Stored data entries:
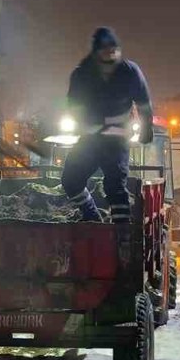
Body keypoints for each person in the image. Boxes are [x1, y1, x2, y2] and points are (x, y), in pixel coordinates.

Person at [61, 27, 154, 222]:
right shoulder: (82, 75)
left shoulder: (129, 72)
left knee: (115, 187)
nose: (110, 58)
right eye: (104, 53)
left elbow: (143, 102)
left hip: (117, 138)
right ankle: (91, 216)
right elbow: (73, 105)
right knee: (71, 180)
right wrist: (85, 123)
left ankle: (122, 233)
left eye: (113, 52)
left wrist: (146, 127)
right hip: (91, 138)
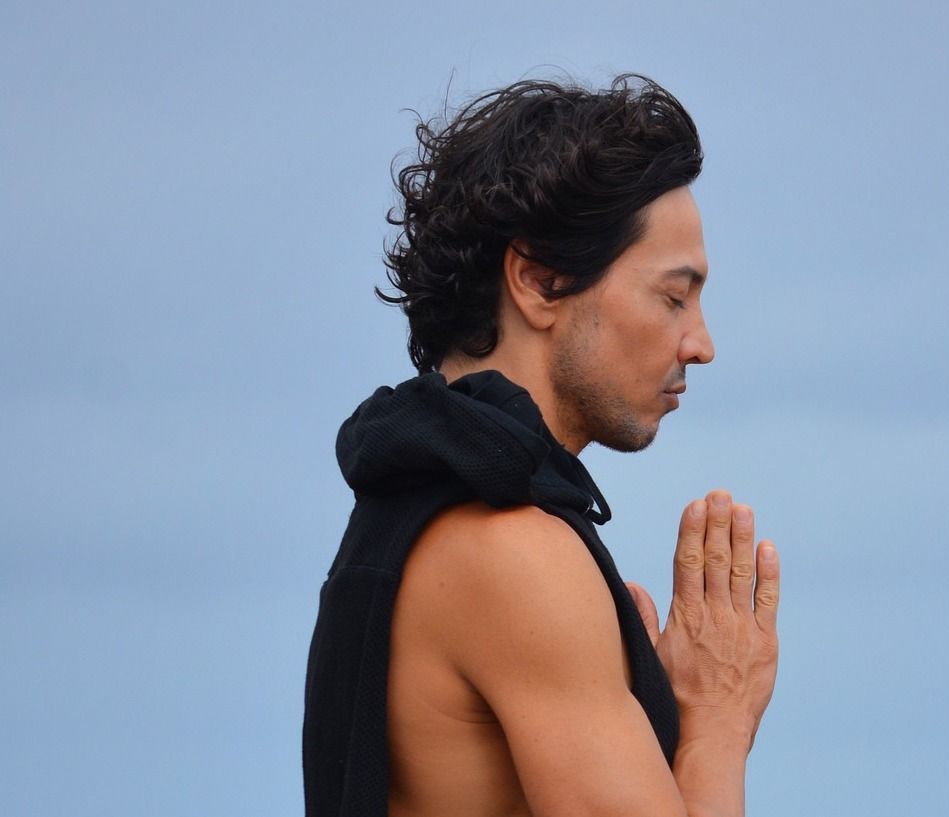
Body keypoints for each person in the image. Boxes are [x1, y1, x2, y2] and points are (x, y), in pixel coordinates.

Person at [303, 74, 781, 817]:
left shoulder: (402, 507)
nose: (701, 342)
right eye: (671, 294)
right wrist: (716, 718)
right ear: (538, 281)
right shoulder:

• Task objective
Beginning with the line that has "left wrist: (146, 127)", repeat each remaining line of the data above word for word, keeping pictures out.

• Written reply
left wrist: (146, 127)
right hip: (91, 138)
Body keypoints for each person in the image. Boxes are [x1, y1, x2, y2] and points are (x, y), in pixel coordinates.

Person at [303, 74, 781, 817]:
left shoulder: (402, 507)
nose: (701, 342)
right eye: (671, 294)
right wrist: (716, 718)
right ear: (538, 281)
right shoulder:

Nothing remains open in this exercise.